Chris Boyle, co-founder of Private Island, a London-based startup specializing in short-form video production, also expresses the transformative potential of image-making models. The company has produced commercials for global brands like Bud Light, Nike, Uber, and Terry’s Chocolate, as well as in-game videos for popular titles like Call of Duty. While Private Island has been using AI tools in post-production for a few years, their utilization significantly increased during the pandemic when shooting restrictions were in place.
Private Island adopted various technologies to streamline post-production and visual effects, including generating 3D scenes from 2D images using NeRFs and employing machine learning to extract motion-capture data from existing footage instead of starting from scratch.
Generative AI represents the new frontier for Private Island. Recently, the company posted a satirical beer commercial on Instagram,
created using Runway’s video-making model Gen-2 and Stability AI’s image-making model Stable Diffusion. The video, titled “Synthetic Summer,” gradually gained viral attention. It depicts a typical backyard party scene with carefree individuals enjoying their drinks in the sunshine. However, their faces have empty holes instead of mouths, the beer cans sink into their heads when they drink, and the backyard is engulfed in flames, creating a horrifying effect.

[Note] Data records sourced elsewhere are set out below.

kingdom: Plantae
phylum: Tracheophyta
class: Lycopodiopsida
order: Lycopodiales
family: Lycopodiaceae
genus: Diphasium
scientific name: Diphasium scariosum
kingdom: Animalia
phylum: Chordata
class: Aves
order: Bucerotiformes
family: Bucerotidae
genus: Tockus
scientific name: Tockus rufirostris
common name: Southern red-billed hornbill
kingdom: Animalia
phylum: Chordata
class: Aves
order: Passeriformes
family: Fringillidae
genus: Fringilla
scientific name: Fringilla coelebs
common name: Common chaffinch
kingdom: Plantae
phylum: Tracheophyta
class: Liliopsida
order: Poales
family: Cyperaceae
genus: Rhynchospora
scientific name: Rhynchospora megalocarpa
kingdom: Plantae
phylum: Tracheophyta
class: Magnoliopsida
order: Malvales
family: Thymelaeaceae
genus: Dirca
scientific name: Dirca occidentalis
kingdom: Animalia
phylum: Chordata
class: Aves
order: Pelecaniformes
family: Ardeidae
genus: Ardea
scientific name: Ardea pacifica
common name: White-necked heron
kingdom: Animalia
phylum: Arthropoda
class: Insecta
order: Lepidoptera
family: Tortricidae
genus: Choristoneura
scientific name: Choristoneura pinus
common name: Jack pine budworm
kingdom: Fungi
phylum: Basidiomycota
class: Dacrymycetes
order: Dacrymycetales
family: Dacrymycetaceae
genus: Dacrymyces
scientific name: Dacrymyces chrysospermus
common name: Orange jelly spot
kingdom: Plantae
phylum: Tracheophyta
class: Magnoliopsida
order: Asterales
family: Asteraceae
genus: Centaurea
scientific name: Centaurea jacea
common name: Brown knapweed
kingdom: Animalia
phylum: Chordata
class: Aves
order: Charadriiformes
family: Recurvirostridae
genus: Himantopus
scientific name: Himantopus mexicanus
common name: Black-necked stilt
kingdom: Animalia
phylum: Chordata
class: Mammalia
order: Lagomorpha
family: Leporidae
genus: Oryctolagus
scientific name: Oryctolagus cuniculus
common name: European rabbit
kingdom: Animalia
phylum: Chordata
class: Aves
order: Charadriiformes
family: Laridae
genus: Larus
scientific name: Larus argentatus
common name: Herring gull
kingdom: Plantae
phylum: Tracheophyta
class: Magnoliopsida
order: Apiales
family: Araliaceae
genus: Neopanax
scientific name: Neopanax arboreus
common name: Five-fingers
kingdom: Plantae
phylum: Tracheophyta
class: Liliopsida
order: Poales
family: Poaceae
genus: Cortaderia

Chris Boyle explains that they enjoy utilizing the medium itself to tell the story, and “Synthetic Summer” exemplifies this approach. The unsettling and creepy nature of the medium itself visualizes some of our fears regarding AI.
Leveraging its advantages
Does this mark the beginning of a new era in filmmaking? The current tools available have their limitations. However, films like The Frost and “Synthetic Summer” effectively capitalize on the strengths of the technology behind them. The eerie atmosphere of The Frost aligns well with the capabilities of DALL-E 2, while the fast-paced cuts in “Synthetic Summer” accommodate the short video segments generated by tools like Gen-2. This adaptability opens up possibilities for the use of generative video in music videos and commercials. Nonetheless, apart from experimental artists and a few brands, the adoption of this technology remains limited.
The ever-evolving nature of the field poses challenges for potential clients. The rapid pace of technological advancements can deter companies from investing resources in projects. Moreover, legal concerns regarding copyrighted images used in training datasets, such as in Stable Diffusion, add another layer of caution for many businesses.
With the future of generative video uncertain, Mehdaoui emphasizes the need for more thoughtful consideration rather than making assumptions. Nevertheless, filmmakers continue to explore the potential of these tools. Inspired by Jake Olseon’s work, Mehdaoui is employing generative AI tools to create a short documentary aimed at destigmatizing opioid use disorder. Waymark plans to develop a sequel to The Frost, but with an open-minded approach to using new technologies. Private Island is also engaged in experimentation, combining ChatGPT-generated scripts with Stable Diffusion-produced images and working on a hybrid film involving live-action performers wearing costumes designed by Stable Diffusion.
Boyle expresses excitement about the emerging aesthetics driven by generative AI, contrasting it with the prevalent digital culture dominated by emojis and glitch effects. The potential of generative AI is seen as a fragmented reflection of ourselves, opening up new and thrilling avenues for artistic expression.